Jerry Sandusky Scandal

Judge to Penn State: Turn over Freeh documents

In an order Thursday, a judge told Penn State that it must turn over the source materials for former FBI director Louis Freeh’s review of the Jerry Sandusky child sex abuse scandal.
In an order Thursday, a judge told Penn State that it must turn over the source materials for former FBI director Louis Freeh’s review of the Jerry Sandusky child sex abuse scandal. CDT file photo

A decision has been made on access to the Freeh report documents.

In an order Thursday, Bedford County Senior Judge Daniel Howsare, specially presiding in Centre County, told Penn State that it must turn over the source materials for former FBI director Louis Freeh’s commissioned review of the Jerry Sandusky child sex abuse scandal.

Seven of the university’s alumni-elected trustees petitioned the court for access to the documents, claiming they needed to see the original documents in order to adequately perform their fiduciary duties. The university is embroiled in a number of legal cases rising from the criminal case, which sent Sandusky to jail in 2012.

Howsare gave the university 20 days to turn over documents not covered by privilege or confidentiality protections, including those already in the public domain.

He gave Penn State a deadline of 45 days to review and label all confidential or privileged documents and turn those over. The petitioning trustees are only permitted to discuss the documents in executive session or with the university’s legal counsel.

The trustees are also ordered to sign an acknowledgment of the requirements.

Both sides seemed to see victory in the judge’s ruling.

Trustees’ attorney Daniel Brier called the ruling “thoughtful, thorough and correct.”

The trustees take to heart the ‘success with honor’ motto. It is time to move forward.

Attorney Daniel Brier

“As we maintained from the beginning, we never believed that it was in the best interest of the university to withhold important documents from the trustees of the university,” he said. “It is time for the trustees to discharge their fiduciary duties without impediment, discover the truth and move forward in the best interests of the Pennsylvania State University.”

In a statement, the trustees said they were “heartened” by the decision.

“We feel it is not only our right, but our responsibility, to understand the very foundation of the Freeh report,” they said. “The court’s ruling today ensures our right to do exactly that.”

The university also claimed vindication.

“We are pleased with the court’s recognition of the university’s interest in maintaining the confidentiality of the materials, particularly the names and identities of those who were interviewed for the Freeh report,” said university spokeswoman Lisa Powers.

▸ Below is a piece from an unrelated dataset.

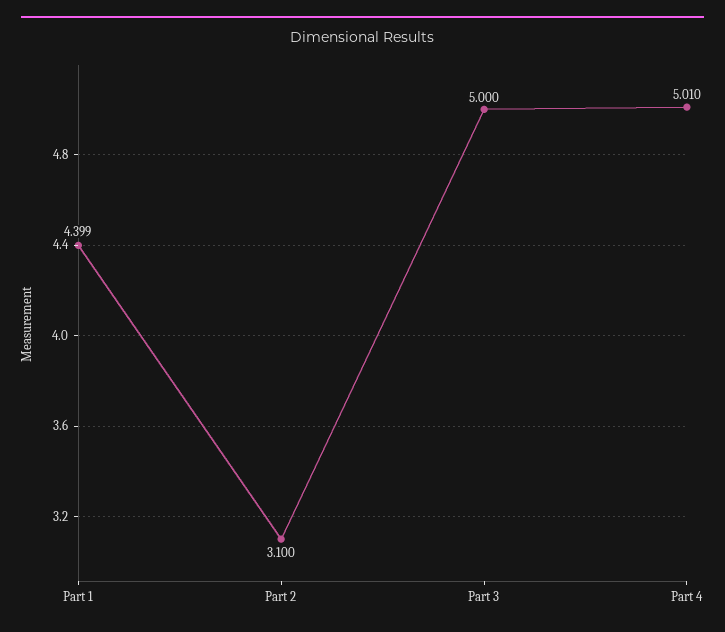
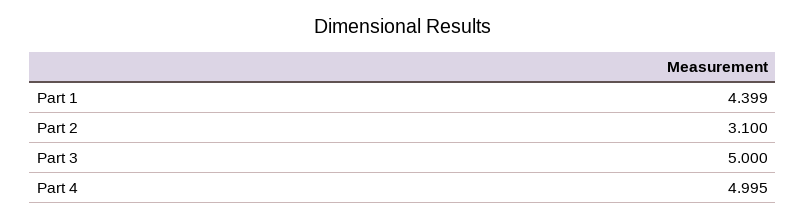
Part 4: 5.01 -> 4.995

While we would have hoped that a confidentiality agreement would have been sufficient to protect the university’s interests, the court’s order provides additional protection from any breach of the court’s confidentiality requirements.

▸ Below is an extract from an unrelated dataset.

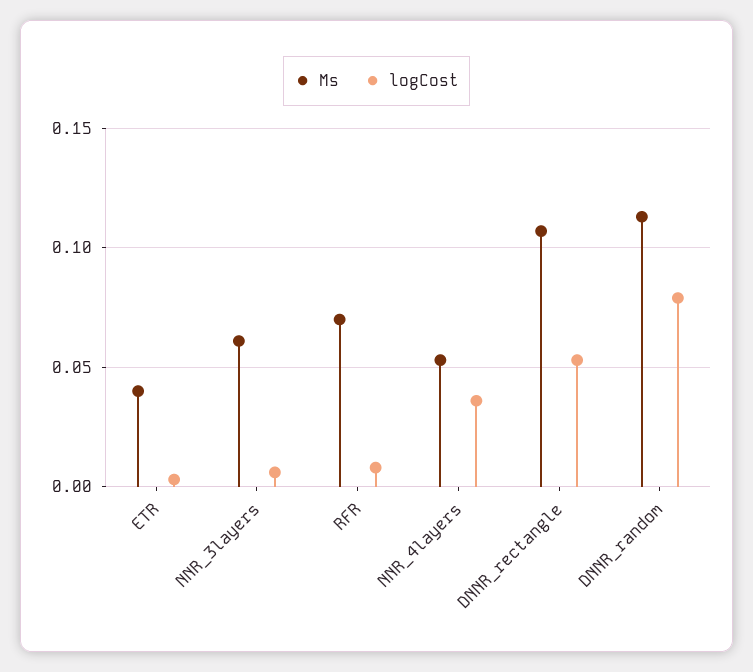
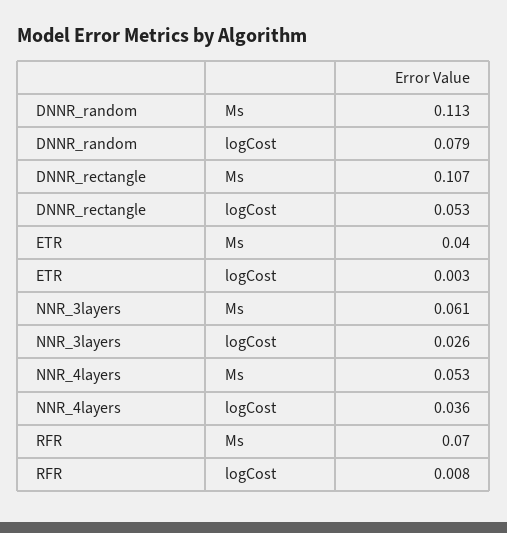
logCost, NNR_3layers: 0.005 -> 0.026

University spokeswoman Lisa Powers

“The seven alumni elected trustees’ continuing demand to know ‘who said what?’ is contrary to the university's efforts to create a climate where people feel safe in reporting possible wrongdoing,” she said in a statement. “The university offered repeatedly to provide essentially all of the approximately 3.5 million documents collected by the Freeh firm with no redactions whatsoever and all of the Freeh firm’s work product and interview memoranda with redactions of personally identifiable information, all under the conditions of a confidentiality agreement. This legal action was an unnecessary and wasteful expense.”

Watchdog group Penn Staters for Responsible Stewardship agreed on the last point.

“The only condition is that the trustees sign a confidentiality agreement — something the trustees have agreed to do since the outset,” said Maribeth Roman Schmidt.